Film Review: Skid Row Marathon

One of the best ways to judge a society is not by looking at how it treats law-abiding citizens but through appraising its relationship with the perpetrators of crime. One mistake, one moment of madness, can have an almost irreparable effect on someone’s life, but their life should not be solely defined by one mistake. Substance abuse takes a massive toll on so many people. Behind all the glitz and glamour of LA are the hundreds of thousands of people living on the streets of Skid Row. Skid Row Marathon is a story of redemption.

Craig Mitchell is a criminal court judge who sentences felons to life imprisonment on a daily basis. A visit to the Midnight Mission homeless centre inspired him to form a running club for those in need of a second chance. He promises his motley assortment of addicts and offenders that if they can get into shape and stay clean then they will have the opportunity to run in an international marathon for free. Hundreds take up his challenge but many fall by the wayside. Rafael, Rebecca, David and Ben are four who succeed.

Skid Row Marathon is a powerful documentary about the perils of addiction and affording criminals a second chance.

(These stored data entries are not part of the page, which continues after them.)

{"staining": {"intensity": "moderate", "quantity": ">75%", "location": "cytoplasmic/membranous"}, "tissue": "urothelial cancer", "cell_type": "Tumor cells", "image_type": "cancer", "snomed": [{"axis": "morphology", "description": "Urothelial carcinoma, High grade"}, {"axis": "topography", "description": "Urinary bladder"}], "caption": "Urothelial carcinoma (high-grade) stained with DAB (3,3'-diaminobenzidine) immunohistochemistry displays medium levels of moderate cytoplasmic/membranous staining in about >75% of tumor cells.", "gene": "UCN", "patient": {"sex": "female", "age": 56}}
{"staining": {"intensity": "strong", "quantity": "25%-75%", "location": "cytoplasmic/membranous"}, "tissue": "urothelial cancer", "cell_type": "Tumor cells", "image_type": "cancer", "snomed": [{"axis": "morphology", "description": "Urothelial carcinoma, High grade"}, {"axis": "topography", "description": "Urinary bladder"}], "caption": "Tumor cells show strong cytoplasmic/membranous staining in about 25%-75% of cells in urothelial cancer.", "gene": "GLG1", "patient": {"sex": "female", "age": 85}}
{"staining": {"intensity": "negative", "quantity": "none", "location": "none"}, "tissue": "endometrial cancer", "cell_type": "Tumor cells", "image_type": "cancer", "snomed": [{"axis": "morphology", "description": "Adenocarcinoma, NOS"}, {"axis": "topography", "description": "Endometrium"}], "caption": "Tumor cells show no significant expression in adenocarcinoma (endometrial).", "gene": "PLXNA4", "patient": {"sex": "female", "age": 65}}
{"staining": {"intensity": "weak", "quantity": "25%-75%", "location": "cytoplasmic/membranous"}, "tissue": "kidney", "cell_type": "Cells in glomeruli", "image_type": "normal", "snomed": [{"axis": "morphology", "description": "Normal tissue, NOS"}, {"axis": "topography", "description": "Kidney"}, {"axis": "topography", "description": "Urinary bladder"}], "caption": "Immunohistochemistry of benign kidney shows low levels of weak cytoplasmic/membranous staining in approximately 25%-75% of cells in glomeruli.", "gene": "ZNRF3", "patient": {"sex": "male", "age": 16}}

Director Mark Hayes doesn’t sugar-coat or try and downplay the crimes they’ve committed. This isn’t about shifting blame. It’s a film about understanding, tolerance and allowing people the opportunity to turn over a new leaf. We’re often defined by the situation we find ourselves in. Skid Row Marathon is a compelling case for opening the door to rehabilitation and presenting opportunities for offenders to change their lives.

Skid Row Marathon is in cinemas on 9 May only.